Generic pic of blackboard and chalk Generic pic of blackboard and chalk
Cape Town - Higher education institutions will have to improve the conditions of service of lecturers and junior lecturers drastically in order to attract the best young graduates to an academic career, a new study has recommended.
Yesterday Higher Education South Africa (Hesa) released a summary of its study of remuneration of academic staff at South Africa’s universities, which sought to compare the 2012 remuneration packages of full-time academic staff at universities with their counterparts in the public and private sectors.
Hesa represents 23 vice-chancellors of public universities.
The key findings include that remuneration packages at the lower academic levels (lecturer and junior lecturer) were generally lower than those for comparable levels in the public sector but comparable to the private sector.

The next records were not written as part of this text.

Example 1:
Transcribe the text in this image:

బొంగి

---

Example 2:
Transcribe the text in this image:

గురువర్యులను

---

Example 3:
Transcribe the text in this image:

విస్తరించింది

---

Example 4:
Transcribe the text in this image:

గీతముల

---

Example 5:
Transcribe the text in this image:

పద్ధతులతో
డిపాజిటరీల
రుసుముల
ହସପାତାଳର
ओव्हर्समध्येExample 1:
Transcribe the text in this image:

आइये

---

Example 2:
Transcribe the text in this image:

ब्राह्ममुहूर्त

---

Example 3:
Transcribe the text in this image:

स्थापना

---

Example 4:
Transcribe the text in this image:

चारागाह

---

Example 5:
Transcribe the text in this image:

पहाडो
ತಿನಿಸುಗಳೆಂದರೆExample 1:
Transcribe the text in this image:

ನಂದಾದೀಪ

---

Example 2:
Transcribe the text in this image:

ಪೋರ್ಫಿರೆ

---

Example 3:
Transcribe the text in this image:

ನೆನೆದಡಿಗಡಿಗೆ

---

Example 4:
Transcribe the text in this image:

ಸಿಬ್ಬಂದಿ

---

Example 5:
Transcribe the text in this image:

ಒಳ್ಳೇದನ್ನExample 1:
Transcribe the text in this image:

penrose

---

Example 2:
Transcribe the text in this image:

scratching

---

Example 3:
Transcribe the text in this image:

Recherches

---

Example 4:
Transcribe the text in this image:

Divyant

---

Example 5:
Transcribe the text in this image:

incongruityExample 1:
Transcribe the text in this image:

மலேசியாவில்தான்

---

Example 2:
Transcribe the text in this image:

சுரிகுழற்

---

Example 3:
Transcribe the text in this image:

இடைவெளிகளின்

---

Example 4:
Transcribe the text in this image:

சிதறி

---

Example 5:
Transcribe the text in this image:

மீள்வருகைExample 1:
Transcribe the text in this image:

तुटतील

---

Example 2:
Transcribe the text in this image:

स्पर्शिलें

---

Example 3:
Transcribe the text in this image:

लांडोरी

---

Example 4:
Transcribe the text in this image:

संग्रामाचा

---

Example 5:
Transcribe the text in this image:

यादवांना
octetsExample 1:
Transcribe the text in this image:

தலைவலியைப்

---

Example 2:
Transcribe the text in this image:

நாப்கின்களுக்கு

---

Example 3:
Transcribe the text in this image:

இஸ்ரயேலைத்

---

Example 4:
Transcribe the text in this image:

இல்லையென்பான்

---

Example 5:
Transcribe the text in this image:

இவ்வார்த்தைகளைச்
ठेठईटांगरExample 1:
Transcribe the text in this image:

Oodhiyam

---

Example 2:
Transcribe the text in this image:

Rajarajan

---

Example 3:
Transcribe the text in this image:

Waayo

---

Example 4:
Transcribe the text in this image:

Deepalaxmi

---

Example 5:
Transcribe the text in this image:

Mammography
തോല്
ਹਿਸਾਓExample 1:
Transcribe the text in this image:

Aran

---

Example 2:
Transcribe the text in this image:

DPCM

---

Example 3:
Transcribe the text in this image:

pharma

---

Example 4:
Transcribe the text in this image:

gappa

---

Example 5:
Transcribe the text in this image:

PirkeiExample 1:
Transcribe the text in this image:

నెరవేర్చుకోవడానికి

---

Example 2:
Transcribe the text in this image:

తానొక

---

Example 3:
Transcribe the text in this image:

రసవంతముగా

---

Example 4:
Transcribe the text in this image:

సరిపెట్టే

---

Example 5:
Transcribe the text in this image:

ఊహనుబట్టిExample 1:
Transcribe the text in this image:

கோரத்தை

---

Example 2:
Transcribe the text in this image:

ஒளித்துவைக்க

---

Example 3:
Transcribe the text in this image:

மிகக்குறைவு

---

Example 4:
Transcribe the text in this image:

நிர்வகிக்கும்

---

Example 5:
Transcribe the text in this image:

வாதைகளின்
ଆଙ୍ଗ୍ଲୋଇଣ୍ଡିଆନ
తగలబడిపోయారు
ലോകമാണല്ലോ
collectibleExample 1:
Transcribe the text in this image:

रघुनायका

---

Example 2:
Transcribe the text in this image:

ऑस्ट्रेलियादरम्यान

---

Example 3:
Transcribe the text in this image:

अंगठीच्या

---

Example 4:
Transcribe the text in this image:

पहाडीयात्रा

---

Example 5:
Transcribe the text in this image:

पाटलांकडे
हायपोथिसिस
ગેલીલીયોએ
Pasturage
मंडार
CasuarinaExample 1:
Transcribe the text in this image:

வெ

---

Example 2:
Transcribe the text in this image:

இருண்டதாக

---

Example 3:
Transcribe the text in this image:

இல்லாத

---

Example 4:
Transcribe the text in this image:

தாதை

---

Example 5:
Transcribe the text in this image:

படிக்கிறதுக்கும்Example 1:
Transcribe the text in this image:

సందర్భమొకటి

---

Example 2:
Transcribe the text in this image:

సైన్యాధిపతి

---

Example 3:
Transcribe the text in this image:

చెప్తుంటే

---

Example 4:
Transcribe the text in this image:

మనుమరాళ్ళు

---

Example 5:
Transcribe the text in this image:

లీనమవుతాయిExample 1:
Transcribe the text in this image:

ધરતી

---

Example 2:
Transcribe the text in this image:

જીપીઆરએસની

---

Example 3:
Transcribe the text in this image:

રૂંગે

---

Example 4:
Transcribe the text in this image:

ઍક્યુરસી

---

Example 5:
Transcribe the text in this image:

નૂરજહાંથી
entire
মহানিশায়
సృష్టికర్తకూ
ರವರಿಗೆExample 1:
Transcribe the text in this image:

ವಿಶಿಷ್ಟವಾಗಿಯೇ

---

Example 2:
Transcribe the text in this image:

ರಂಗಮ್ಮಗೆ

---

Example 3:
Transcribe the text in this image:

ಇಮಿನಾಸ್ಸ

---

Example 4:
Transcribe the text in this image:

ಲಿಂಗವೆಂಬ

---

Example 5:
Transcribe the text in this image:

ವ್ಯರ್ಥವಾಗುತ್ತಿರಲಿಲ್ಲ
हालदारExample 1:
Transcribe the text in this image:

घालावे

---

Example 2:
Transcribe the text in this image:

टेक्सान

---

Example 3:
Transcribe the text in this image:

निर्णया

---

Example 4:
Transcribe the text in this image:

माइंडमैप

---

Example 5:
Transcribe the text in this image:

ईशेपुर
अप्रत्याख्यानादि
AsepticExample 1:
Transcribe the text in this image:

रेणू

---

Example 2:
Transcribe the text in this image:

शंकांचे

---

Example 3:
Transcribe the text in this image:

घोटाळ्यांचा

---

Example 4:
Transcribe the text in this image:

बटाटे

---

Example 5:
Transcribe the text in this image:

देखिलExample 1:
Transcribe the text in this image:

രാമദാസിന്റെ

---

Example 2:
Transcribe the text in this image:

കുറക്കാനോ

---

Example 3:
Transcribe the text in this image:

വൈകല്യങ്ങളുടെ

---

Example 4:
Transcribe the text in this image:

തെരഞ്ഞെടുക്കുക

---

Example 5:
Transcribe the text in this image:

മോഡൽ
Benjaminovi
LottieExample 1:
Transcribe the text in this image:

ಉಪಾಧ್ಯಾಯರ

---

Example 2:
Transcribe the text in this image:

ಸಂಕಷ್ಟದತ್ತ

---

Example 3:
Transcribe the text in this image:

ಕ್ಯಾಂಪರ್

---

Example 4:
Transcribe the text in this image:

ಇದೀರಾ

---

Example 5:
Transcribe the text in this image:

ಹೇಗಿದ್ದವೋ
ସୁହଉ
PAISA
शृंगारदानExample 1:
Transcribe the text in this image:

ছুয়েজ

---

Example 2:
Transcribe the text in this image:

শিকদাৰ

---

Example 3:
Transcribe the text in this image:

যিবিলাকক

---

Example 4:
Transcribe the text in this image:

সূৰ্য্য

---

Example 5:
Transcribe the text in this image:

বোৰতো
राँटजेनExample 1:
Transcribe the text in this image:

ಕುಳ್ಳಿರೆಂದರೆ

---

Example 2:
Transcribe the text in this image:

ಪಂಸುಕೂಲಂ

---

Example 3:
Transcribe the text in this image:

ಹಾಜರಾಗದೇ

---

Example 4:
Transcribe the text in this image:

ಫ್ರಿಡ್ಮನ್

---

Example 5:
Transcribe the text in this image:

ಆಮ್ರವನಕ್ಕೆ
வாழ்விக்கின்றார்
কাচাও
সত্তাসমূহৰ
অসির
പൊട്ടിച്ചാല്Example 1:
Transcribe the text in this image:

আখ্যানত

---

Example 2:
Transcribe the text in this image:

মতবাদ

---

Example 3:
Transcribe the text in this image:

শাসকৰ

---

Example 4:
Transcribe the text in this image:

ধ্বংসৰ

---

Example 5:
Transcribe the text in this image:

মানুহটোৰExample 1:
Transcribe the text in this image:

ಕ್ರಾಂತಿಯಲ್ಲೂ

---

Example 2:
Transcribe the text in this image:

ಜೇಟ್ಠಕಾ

“Without competitive remuneration for academics, especially at the lower echelons of the profession, many promising potential academics, as well as current academic staff, will be lured away to well-paying positions in the public sector, as well as in the private sector. There is also an ongoing brain drain in the country.”
In general the academic profession paid well against the public and private sectors, particularly in the more senior job levels.
In 2012 the average annual remuneration for professors was R831 768, associate professors received R658 692, senior lecturers R546 816, lecturers R430 500 and junior lecturers R321 156.
The study also pointed to differences in remuneration of white and Indian academics compared to coloureds and Africans, and indicated that this was the result of African and coloured academics being under-represented in the higher academic ranks and over-represented in the lower ranks.
The document stated that the Department of Higher Education and Training was considering proposals by Hesa to enhance the development of a new generation of academics.
The implementation of these proposals would help to close the differences in the remuneration levels of academics in the different race groups.
Additional funds would, however, be needed.